Monday, August 31, 2020

A Dragon for Christmas

Note: Another escapist story to escape this tedious present. 

A Dragon for Christmas – Gavin Black 
 
For readers wanting to get away from a plaguy present, try this thriller set in Peking in 1963. Canny Scotsman Paul Harris is a salesman of engines for marine craft the size of Chinese junks. Based in Singapore, he is despatched to the People’s Paradise to sell the commissars a thousand engines. But he meets with many problems that threaten to take his life. 

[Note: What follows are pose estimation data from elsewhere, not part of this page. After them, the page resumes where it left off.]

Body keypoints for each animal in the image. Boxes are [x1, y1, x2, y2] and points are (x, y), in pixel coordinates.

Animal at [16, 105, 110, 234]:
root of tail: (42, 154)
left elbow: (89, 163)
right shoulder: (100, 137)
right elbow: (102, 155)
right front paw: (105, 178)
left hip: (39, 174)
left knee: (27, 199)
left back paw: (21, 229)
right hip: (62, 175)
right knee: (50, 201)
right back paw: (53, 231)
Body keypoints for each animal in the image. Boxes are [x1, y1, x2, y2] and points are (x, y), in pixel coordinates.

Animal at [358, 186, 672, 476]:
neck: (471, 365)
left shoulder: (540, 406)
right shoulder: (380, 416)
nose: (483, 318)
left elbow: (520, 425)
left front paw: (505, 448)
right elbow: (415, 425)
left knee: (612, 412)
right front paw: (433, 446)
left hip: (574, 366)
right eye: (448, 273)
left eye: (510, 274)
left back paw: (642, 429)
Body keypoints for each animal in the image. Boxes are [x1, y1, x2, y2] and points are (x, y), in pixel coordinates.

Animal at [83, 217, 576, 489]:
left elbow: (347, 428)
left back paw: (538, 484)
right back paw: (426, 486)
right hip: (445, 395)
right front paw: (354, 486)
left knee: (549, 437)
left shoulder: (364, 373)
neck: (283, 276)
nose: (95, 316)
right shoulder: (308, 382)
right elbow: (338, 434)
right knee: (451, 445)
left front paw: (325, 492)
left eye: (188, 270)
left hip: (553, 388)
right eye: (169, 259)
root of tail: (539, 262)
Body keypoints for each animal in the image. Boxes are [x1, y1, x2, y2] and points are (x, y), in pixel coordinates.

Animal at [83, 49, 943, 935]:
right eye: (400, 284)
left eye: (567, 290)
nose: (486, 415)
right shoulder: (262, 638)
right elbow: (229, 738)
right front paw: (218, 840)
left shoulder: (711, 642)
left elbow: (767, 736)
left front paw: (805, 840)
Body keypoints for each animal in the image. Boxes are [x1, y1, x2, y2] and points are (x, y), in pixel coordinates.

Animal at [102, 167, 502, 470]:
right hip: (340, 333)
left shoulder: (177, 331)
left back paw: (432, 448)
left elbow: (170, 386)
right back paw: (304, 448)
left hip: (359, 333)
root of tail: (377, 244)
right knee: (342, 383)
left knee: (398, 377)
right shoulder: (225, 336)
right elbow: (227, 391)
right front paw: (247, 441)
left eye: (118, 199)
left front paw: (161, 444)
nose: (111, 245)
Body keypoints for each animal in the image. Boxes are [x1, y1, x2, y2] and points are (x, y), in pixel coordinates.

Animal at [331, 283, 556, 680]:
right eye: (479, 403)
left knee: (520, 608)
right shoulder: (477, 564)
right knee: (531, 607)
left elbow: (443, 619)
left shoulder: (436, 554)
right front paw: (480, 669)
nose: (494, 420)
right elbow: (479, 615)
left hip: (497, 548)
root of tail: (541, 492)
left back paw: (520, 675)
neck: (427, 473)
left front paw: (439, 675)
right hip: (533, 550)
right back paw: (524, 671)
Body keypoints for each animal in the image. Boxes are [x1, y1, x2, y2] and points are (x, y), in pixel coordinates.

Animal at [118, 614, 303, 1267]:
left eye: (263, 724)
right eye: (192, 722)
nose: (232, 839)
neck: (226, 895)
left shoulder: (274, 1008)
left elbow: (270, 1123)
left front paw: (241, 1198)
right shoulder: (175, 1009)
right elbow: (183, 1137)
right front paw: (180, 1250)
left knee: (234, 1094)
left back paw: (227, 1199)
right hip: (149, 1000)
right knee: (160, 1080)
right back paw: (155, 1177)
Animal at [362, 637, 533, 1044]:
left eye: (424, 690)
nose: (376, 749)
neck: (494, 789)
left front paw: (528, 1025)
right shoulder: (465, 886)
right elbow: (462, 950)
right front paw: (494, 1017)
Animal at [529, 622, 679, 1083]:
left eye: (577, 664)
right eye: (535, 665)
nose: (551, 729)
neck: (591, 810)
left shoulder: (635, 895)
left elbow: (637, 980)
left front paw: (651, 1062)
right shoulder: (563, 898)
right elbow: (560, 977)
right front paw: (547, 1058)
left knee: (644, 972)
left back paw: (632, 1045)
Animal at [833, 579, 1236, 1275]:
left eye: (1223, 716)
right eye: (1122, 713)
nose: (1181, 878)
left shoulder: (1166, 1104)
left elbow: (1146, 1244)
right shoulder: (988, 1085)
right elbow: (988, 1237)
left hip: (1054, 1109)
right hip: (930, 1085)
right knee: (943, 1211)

 Good characterization and an authentic background make the 250 pages, longer than I like for a mystery or thriller, go by in just a couple of nights. Paul Harris has a background that makes him a tough, clever and resourceful businessman and thriller hero. He and his older brother were born in China. During World War II he and his family were interned by the occupying Japanese. He had to become hardened and smart to deal with deprivation and violence in the camps. After the war, he and his brother started an import/export business that included a little smuggling to freedom fighters in places like Sumatra. 

The real name of the author of the 13 books in the Paul Harris series was Oswald Wynd (1913 – 1998). He is most well-known for the excellent novel The Ginger Tree, a novel about a young English girl dealing with an unsettled personal life and turbulent times in China and Japan at the turn of the 19th and 20th century. That novel was made into a Masterpiece Theater production in the late Eighties. 

Wynd was familiar with Asia because he was born a missionary child in Tokyo. He was captured during the war in Malaya and did time in a POW camp run by the Japanese. He brings to the Paul Harris character the ambivalent feelings – respect, anger, admiration, frustration, to name only a few - many people, both Western and not, feel for the delightful and exasperating Japanese and Chinese people. He also has keen insight into the psychological effects captivity, semi-starvation, torture, and prolonged stress have on its sufferers.